Whatever metaphysical atoning significance the early Christians may have given the death, burial, and resurrection of Christ, therefore, concepts such as repentance (i.e. turning from idols), forgiveness, and justification served the gospel by preparing a sanctified people to “rule upon the earth” in place of the pagan order (Revelation 5:9-10). This is to say that Christ’s substitutionary chthonic-celestial cycle—his descent and ascension on behalf of his friends (cf. 1 Cor 15:1-11)—put a decidedly historical outcome into motion: the subjugation of “every ruler, authority, and power” to God’s kingdom (1 Cor 15:20-28). The divine patience that had long turned a blind eye to idolatrous empire was now spent.

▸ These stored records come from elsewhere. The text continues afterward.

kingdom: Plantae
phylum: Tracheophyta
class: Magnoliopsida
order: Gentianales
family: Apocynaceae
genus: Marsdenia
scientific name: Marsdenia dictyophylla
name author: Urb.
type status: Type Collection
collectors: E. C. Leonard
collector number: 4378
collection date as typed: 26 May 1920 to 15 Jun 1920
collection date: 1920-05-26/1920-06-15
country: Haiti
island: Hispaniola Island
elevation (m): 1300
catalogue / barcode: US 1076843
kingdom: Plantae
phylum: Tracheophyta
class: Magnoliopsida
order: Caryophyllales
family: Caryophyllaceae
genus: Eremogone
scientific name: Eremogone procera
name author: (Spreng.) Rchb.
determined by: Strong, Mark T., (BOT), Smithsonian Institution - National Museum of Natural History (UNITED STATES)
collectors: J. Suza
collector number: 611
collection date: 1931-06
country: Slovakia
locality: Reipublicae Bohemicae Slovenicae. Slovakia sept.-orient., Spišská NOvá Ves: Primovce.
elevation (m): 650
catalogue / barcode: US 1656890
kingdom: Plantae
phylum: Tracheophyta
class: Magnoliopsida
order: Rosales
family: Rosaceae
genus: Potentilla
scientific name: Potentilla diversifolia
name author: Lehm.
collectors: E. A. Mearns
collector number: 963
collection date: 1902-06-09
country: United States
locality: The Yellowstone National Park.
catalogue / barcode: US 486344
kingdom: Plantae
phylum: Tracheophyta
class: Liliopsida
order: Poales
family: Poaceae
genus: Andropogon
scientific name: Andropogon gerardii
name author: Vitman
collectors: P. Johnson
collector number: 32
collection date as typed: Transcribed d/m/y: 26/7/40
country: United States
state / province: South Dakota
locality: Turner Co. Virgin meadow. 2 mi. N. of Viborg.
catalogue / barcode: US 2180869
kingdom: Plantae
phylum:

1—The book of Acts establishes a clear evangelistic pattern: When among Jews, the apostles proclaim Jesus as Israel’s promised Messiah—When among Greeks, the apostles proclaim Israel’s God as the lord of the nations.

3 thoughts on “God’s gospel among the Greeks: Paganism and the exhaustion of divine forbearance

  1. Good article; I wholeheartedly agree. But I do see a place for salvation on a personal level. Participation in the coming kingdom of Messiah as a co-ruler must be conditional upon the individual’s acknowledgment of and allegiance to God’s chosen one from David’s descendants. The individual must confess with his mouth that Jesus is Lord (in the sense just stated) and believe in his heart that God has raised him from the dead. Such a one shall be saved, i.e. have a participation in the coming kingdom and all of the grace that goes with that.

    Liked by 1 person

  2. The fact that most Jews rejected Jesus in the first century made it easy for the Gentile Church Fathers to reshape this sect of Judaism into a new religion in which Jews are no longer Yahweh’s chosen people, but instead anyone can become Yahweh’s chosen by believing in Jesus.

    It seems to me Christianity either needs some modern miracles or another reshaping if it is to survive.